We argue that larp should not be reduced to a streamlined, well-designed experience product, but rather nurture an aesthetic field, an artistic form in dialogue with the participants as well as the culture at large. The reason larp fails to claim a culturally relevant position is because the primary focus on design optimization reduces our capacity to form an aesthetic or artistic field in dialogue with the wider culture. As an artistic form, larp makers should look for autonomy and integrity in our practice.
Stop using experience product delivery as the primary factor when evaluating larp projects. Instead, focus on how it innovates the form and how it can reshape culture by doing so. The latter is not necessarily realized through “good design”, but through good art.
Know that there is a difference between feedback and critique. We know how to give and get the former, not the latter. When engaging in society, larp will become criticized for how it, as a participatory form, approaches important issues. Be ready for, welcome, and enable criticism, not just on how well participatory methods worked out or whether the experience delivered quality time, but on how the form of larp itself can interpret and address cultural issues relevant to society in a wider context. Instead of targeting cultural and societal matters, larp has become a recursive product design improvement loop that is increasingly optimized for a decreasingly creative field.
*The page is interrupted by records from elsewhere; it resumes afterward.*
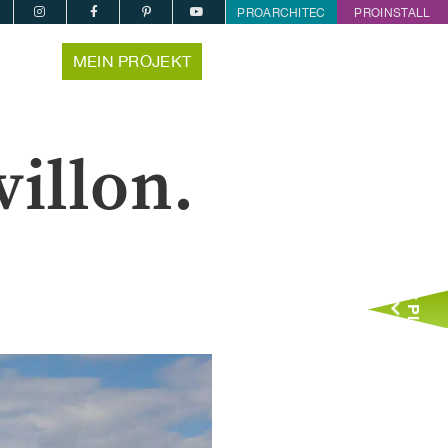
PROARCHITEC
PROINSTALL
MEIN PROJEKT
illon.
Jetzt Planen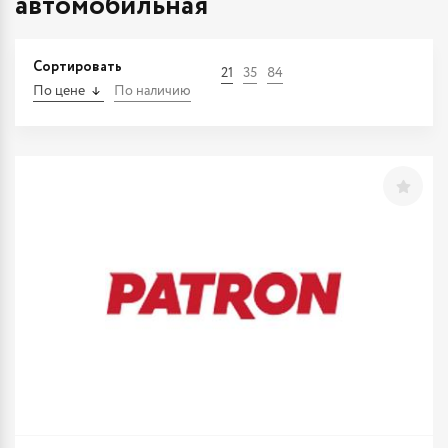
автомобильная
Сортировать
21
35
84
По цене
По наличию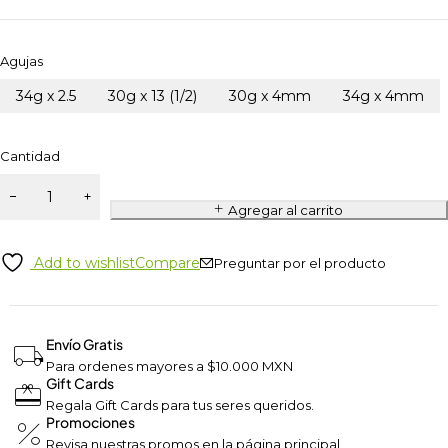
Agujas
34g x 2.5
30g x 13 (1/2)
30g x 4mm
34g x 4mm
Cantidad
Agregar al carrito
Add to wishlist
Compare
Preguntar por el producto
Envío Gratis
Para ordenes mayores a $10.000 MXN
Gift Cards
Regala Gift Cards para tus seres queridos.
Promociones
Revisa nuestras promos en la página principal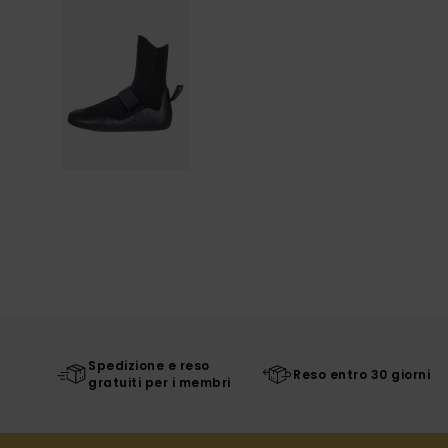
Spedizione e reso
Reso entro 30 giorni
gratuiti per i membri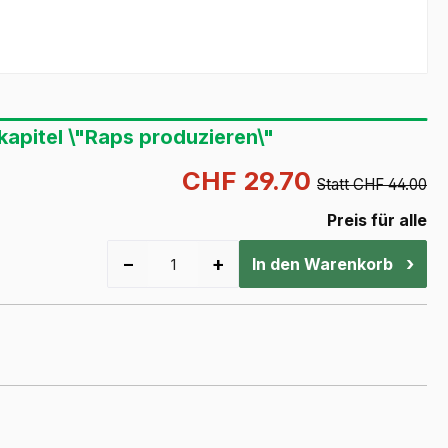
apitel \"Raps produzieren\"
CHF 29.70
Statt CHF 44.00
Preis für alle
−
+
›
In den Warenkorb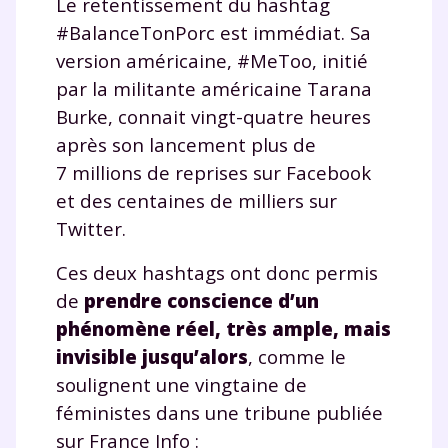
Le retentissement du hashtag
#BalanceTonPorc est immédiat. Sa
version américaine, #MeToo, initié
par la militante américaine Tarana
Burke, connait vingt-quatre heures
après son lancement plus de
7 millions de reprises sur Facebook
et des centaines de milliers sur
Twitter.
Ces deux hashtags ont donc permis
de
prendre conscience d’un
phénomène réel, très ample, mais
invisible jusqu’alors
, comme le
soulignent une vingtaine de
féministes dans une tribune publiée
sur France Info :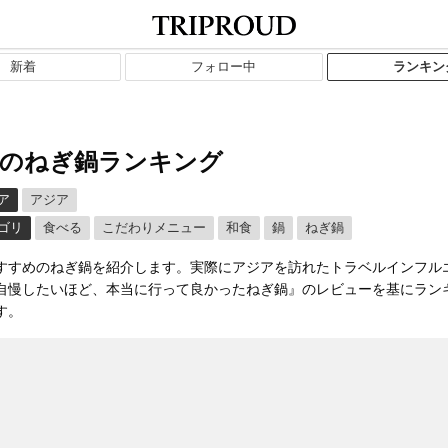
新着
フォロー中
ランキン
のねぎ鍋ランキング
ア
アジア
ゴリ
食べる
こだわりメニュー
和食
鍋
ねぎ鍋
すすめのねぎ鍋を紹介します。実際にアジアを訪れたトラベルインフル
自慢したいほど、本当に行って良かったねぎ鍋』のレビューを基にラン
す。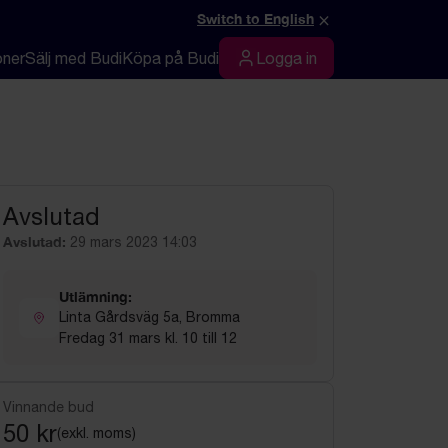
×
Switch to English
oner
Sälj med Budi
Köpa på Budi
Logga in
Logga in
Avslutad
Avslutad:
29 mars 2023 14:03
Utlämning:
Linta Gårdsväg 5a, Bromma
Fredag 31 mars kl. 10 till 12
Vinnande bud
50 kr
(exkl. moms)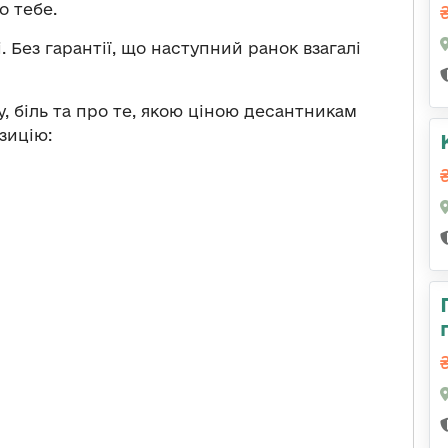
о тебе.
. Без гарантії, що наступний ранок взагалі
, біль та про те, якою ціною десантникам
зицію: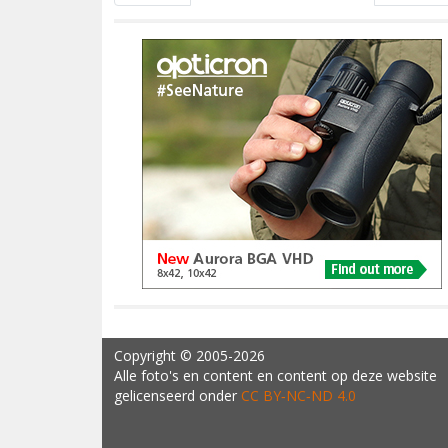
Copyright
© 2005-2026
Alle foto's en content en content op deze website
gelicenseerd onder
CC BY‑NC‑ND 4.0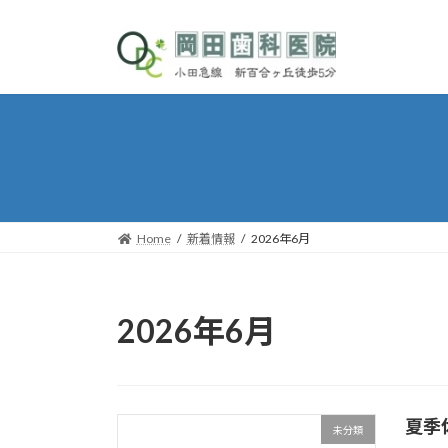
コ
ナ
ン
ビ
テ
ゲ
ン
ー
ツ
シ
へ
ョ
ス
ン
キ
に
ッ
移
プ
動
Home
新着情報
2026年6月
2026年6月
夏季
未分類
If we consider larp-making as an artistic creation process, it does not necessarily involve problem-solving or a user-centered approach. Larps can happen through community building, collaborative creation, or even serendipity.
Author bios
Andrea Nordwall is a long-time larper, with a background in art and theatre and a Master’s degree in interaction design. She produced the first commercially available blackbox larp Force Majeure with Gabriel Widing in 2001 and co-authored Deltagarkultur in 2009 with the now defunct participatory art collective Interacting Arts.
Gabriel Widing is an artist and game designer, interested in performance, play and participation. His recent works includes the mobile based scenarios Ekstasis made with Nyxxx as well as Mobilized and Inferno Speeddate made with Nea Landin. At the moment he is working on a performance based on medieval mystic Hadewijch’s poem Love’s Seven Names in collaboration with Áron Birtalan.